Bruce nodded, wanting desperately to have more contact than their clasped hands.
Clark looked at him like he didn’t believe him. In his defense, he had had nothing but eight years of white lies and half-truths.
“I’m—” he tried for honesty. “—not very good at this.”
Clark laughed at that. And then before it registered in Bruce’s head, Clark had bent down and pressed a kiss against his mouth. Electricity ran down his spine and set off fireworks in his curiously empty skull. He’d fantasized this moment so many times that he was having a hard time believing it was anything but a dream, but then Clark’s arm wrapped around his back and the weight was enough solidity to kick him out of his dazedness.
He grabbed Clark’s hair and pulled him down. He’d waited eight goddamn years; he certainly wasn’t going to waste another second.
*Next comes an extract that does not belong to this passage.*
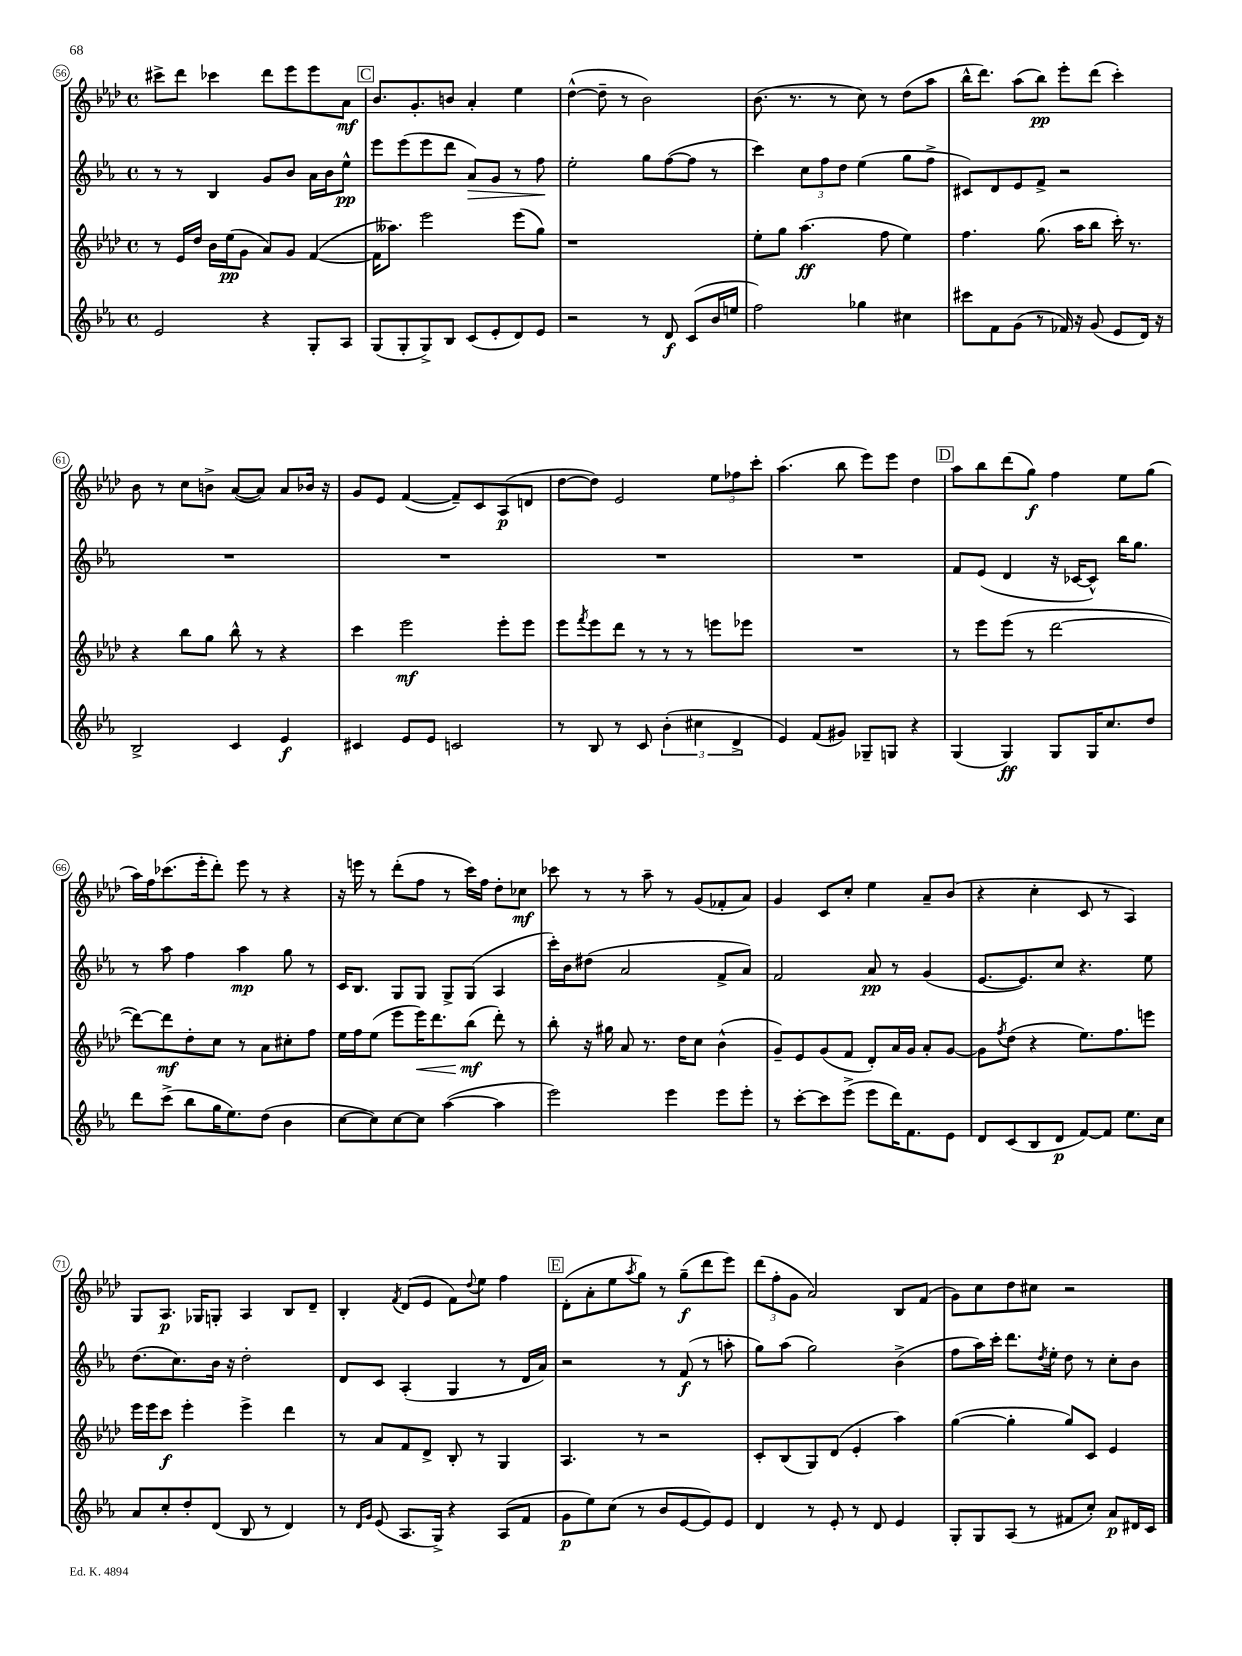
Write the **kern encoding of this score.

Clark’s mouth was dangerously close to his ear. “You know, Diana called you my work wife.”
“That’s not going to work out,” Bruce said, “I can’t cook.”
“I’ll teach you,” Clark replied, like this was a logical conclusion, while his thin fingers traced up and down the tense muscles in Bruce’s back. Damn—who would’ve known that the Kryptonian with his hand-knit sweaters would be so good at this? “Then I can come home to you in an apron making cupcakes.”
“Kinky.” All right, the logical part of his brain was utterly shot now. ”And also very gay, Clark.”
Clark grinned against his cheek. “It was a joke.”
“So was that.”
Clark stepped back and looked him in the eyes, completely serious. “We will have to work on that too.”
It took all of Bruce’s self-control to wait until he’d hauled Clark into his apartment to tear off that idiotically complicated suit.